Blisko ludziWychowanie dzieci po śmierci matki

Wychowanie dzieci po śmierci matki

Witam, jestem wdowcem i mam dwóch synów w wieku 9 i 10 lat, moja żona zginęła w wypadku samochodowym. Miało to miejsce w sierpniu tego roku. Ja bardzo to przeżyłem, patrząc na chłopaków to wydaje mi się, że oni lepiej to przeszli, kilka razy się tylko popłakali i nie za często o mamie wspominają. Czy to jest normalne?

Wychowanie dzieci po śmierci matki
Źródło zdjęć: © -sxc.hu

05.12.2009 | aktual.: 08.12.2009 22:19

Witam, jestem wdowcem i mam dwóch synów w wieku 9 i 10 lat, moja żona zginęła w wypadku samochodowym. Miało to miejsce w sierpniu tego roku. Ja bardzo to przeżyłem, patrząc na chłopaków to wydaje mi się, że oni lepiej to przeszli, kilka razy się tylko popłakali i nie za często o mamie wspominają. Czy to jest normalne? Ja mało też wspominam żonę, czy dobrze robię? Kiedyś jeździłem tirem i w domu byłem gościem, teraz wszystkiego się uczę od nowa i nieraz zastanawiam się czy ja to będę umiał, czy będę umiał ich dobrze wychować?

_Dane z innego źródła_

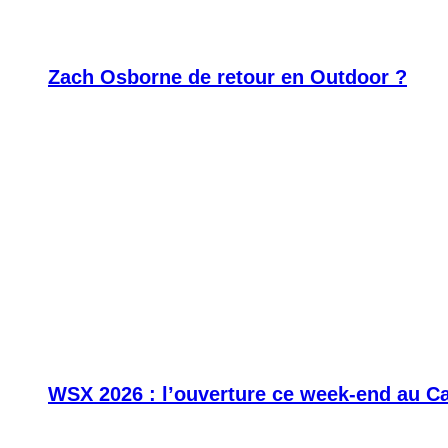
Zach Osborne de retour en Outdoor ?
WSX 2026 : l’ouverture ce week-end au C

Współczuję Panu i synkom. Jeśli przeżyli śmierć matki w miarę spokojnie, trzeba się tylko z tego cieszyć. Warto jednak pamiętać, że nie wszystkie emocje zostają ujawniane, nie wszystko rozumieją, nie ze wszystkiego zdają sobie sprawę. Nie chcę powiedzieć, że powinien Pan przewidywać jakieś koszmary, załamania, niezwykle trudne chwile. Nie. Warto jednak pamiętać, że chłopcy mogą oczekiwać rozmów, zadawać pytania, tęsknić za mamą…. To, że teraz nie wspominają o mamie nie świadczy o tym, że nie myślą, nie przeżywają swoich tęsknot, pragnień….. Jest to całkowicie normalne, że milczą. Tak bywa, że dzieci nie do końca przyjmują do wiadomości to, co się wydarzyło, odpychają myśli, nie chcą rozpamiętywać tego, co było, podświadomie uciekają przed tragedią, która ich dotknęła. Nie należy się tym zamartwiać, ale warto być wyczulonym na sygnały, które będą od nich pochodziły. Czasem nie wprost, czasem pod postacią buntu, złości….Pyta Pan, czy będzie potrafił dobrze wychować, a ja odpowiem, że skoro Pan pyta, znaczy ,
ze będzie się starał, a jeśli będzie się starał, to z pewnością cel osiągnie. Wiem, że to trudne, pewnie nawet bardzo trudne. Najpierw poukładać emocje po stracie, potem przeorganizować życie zawodowe, nauczyć się tego, co dotąd nie było potrzebne. Nowa rola, nowe wyzwania, nowe cele… Ufam, że kocha Pan synów i zrobi wszystko, by się udało. Bo uczucia góry przenoszą, a chęci pokonują największe przeszkody. Proszę wierzyć, że się uda, bo to strasznie ważne, by udźwignąć ciężar obowiązków. Proszę nie odmawiać innym, jeśli chcą pomagać. Babcie, ciocie będę teraz potrzebne. Każde wsparcie, każde dobre serce i chęć pomocy, sprawią, że będzie Pan pracował, wychowywał i tworzył jak najlepszą atmosferę dla swoich pociech. Zbliżają się Święta Bożego Narodzenia. Dla Pana i chłopców to smutne święta, bo bez żony i mamy. Proszę pomyśleć o tym, by spędzić je z innymi bliskimi osobami. To ważne, byście nie byli sami. No ważne, by były wokół Was kochające osoby. Z całego serca życzę Panu, by były to spokojne święta, a po
nich, by los pisał dla Pana i synków tylko miłe, dobre scenariusze. Obyście tworzyli silną męską rodzinę. Wspaniałą rodzinę.